Thursday, February 25, 2021

THE LONGEST WALK, 43 YEARS LATER

An Indigenous Washingtonian Welcomes the 1978 Longest Walk

by the Powhatan Museum of Washington, DC, the first and only site dedicated to
the city's oririginal inhabitants and their descendants. -powhatanmuseum.com

Figure 1: A pensive Georgia Mills Jessup (Pamunkey) a DC teacher/artist/administrator in hot July, 1978 on 16th Street, NW the city of her birth. Number 13 of a centuries old DC family of 21 Native American siblings indigenous to DC, MD and Virginia, a part of her ancestral Powhatan Paramountcy, she came out of her DC home to support the hundreds of the Longest Walk participants.– Photo by her niece, Dr. Phoebe Farris (Powhatan Renape/Pamunkey).

 

In 1978, the "'LongestWalk' (below) drew attention to American Indian concerns. Several hundred American Indian activists and supporters marched for five months from San Francisco to Washington, D.C., to protest threats to tribal lands and water rights. The Longest Walk is the last major event of the Red Power Movement."

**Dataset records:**
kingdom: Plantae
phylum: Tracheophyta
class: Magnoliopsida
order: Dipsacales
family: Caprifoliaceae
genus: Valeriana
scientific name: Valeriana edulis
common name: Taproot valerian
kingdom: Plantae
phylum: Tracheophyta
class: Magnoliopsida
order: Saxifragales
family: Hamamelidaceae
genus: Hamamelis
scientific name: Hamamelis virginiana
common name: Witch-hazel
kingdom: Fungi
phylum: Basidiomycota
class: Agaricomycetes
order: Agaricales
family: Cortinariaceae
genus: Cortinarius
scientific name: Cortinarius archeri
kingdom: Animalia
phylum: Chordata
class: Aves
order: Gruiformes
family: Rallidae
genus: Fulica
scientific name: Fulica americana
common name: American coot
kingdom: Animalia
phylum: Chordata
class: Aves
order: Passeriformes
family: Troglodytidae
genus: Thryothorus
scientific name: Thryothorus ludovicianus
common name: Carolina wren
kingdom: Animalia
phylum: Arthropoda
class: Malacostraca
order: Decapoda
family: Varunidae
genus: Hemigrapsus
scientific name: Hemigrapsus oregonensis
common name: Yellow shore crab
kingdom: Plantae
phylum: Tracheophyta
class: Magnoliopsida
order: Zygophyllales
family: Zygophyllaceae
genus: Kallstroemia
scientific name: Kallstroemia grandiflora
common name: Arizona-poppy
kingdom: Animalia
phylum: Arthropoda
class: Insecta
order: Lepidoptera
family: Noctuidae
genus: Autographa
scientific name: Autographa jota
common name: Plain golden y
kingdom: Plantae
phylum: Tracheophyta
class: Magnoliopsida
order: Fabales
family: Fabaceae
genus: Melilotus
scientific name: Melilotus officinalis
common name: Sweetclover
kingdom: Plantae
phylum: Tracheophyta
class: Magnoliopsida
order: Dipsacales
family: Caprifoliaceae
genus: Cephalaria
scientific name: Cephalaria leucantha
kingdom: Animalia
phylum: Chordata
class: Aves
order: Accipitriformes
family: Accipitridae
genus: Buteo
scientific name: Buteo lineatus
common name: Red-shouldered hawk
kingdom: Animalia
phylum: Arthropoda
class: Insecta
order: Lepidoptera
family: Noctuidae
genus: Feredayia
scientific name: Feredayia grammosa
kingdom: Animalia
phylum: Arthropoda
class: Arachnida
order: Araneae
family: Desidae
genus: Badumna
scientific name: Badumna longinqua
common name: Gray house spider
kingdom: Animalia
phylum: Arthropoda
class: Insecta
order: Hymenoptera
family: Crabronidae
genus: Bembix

**Task instructions:**
- A) Rewrite the stretch from "THE LONGEST WALK, 43" through "Farris (Powhatan Renape/Pamunkey)." in the Longest Walk text, putting "brothers and sisters" in place of "siblings".
- B) In the Longest Walk text, why did the activists and supporters march from San Francisco to Washington, D.C.?

**Answer list:**
- A)
THE LONGEST WALK, 43 YEARS LATER

An Indigenous Washingtonian Welcomes the 1978 Longest Walk

by the Powhatan Museum of Washington, DC, the first and only site dedicated to
the city's oririginal inhabitants and their descendants. -powhatanmuseum.com

Figure 1: A pensive Georgia Mills Jessup (Pamunkey) a DC teacher/artist/administrator in hot July, 1978 on 16th Street, NW the city of her birth. Number 13 of a centuries old DC family of 21 Native American brothers and sisters indigenous to DC, MD and Virginia, a part of her ancestral Powhatan Paramountcy, she came out of her DC home to support the hundreds of the Longest Walk participants.– Photo by her niece, Dr. Phoebe Farris (Powhatan Renape/Pamunkey).

- B) They marched to protest threats to tribal lands and water rights, drawing attention to American Indian concerns.